You wanted to know how to fetch json data from the below API using flume:
If you try to fetch the date from the URL using http source, then it will not fetch the data because you will not be able to access http port 80 of some one else. It will never be open for public access. And hence will not result into anything.
I used exec as a source. In this we are executing a python script to scrape the data and feed the data to hdfs using flume.
This has executed on our end. Please follow the below steps:
1) Please ensure you have python installed on your VM and firefox browser.
2) Please install pip using the below command:
sudo yum install python-pip
3) Please install beautifulsoup and selenium packages:
sudo pip install beautifulsoup
sudo pip install selenium
4) Now download the python script scrape_weather.py attached along with this email and save it in Desktop.

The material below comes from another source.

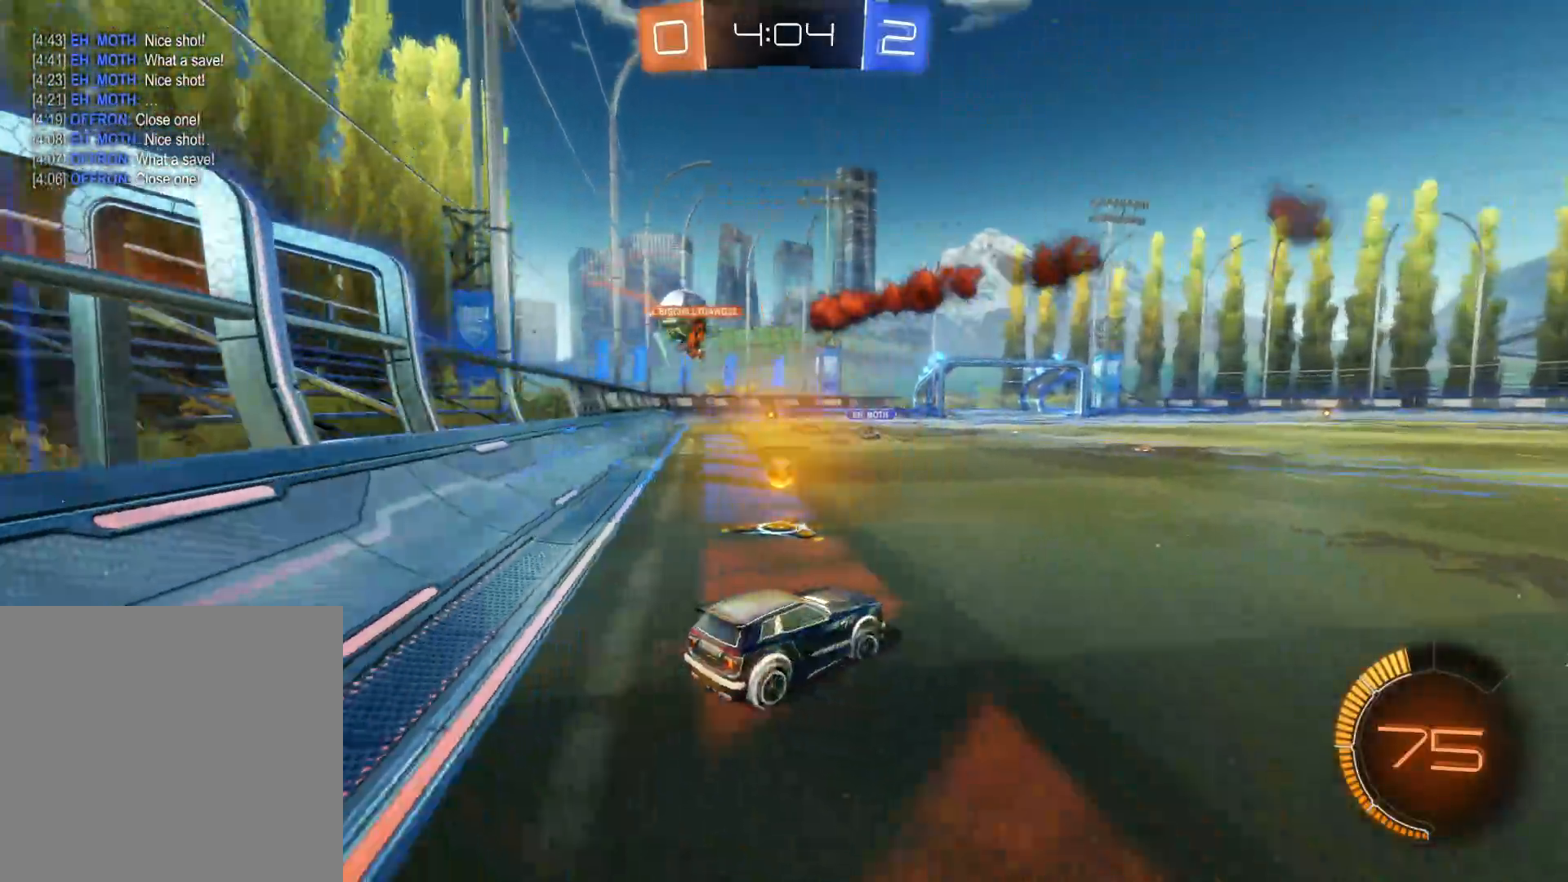
{"buttons": ["TRIANGLE", "R2"], "left_stick": "center", "right_stick": "center", "events": [[66, "CIRCLE", "down"], [200, "CIRCLE", "up"], [200, "left_stick", "center"], [266, "TRIANGLE", "down"], [366, "TRIANGLE", "up"], [416, "TRIANGLE", "down"]]}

5) Now download the flume.conf file attached along with this email and copy & paste the content into flume.conf file of your flume.
6) Finally run the command from the terminal:
./flume-ng agent -n WeatherAgent -c conf -f /usr/lib/flume-ng/apache-flume-1.4.0-bin/conf/flume.conf
** I am assuming that you are using EdurekaVM
This will fetch the date from the API and will give you correct picture. This is the best help we can extend considering the query and the requirement you have.
I hope this helps. Kindly take it ahead from here.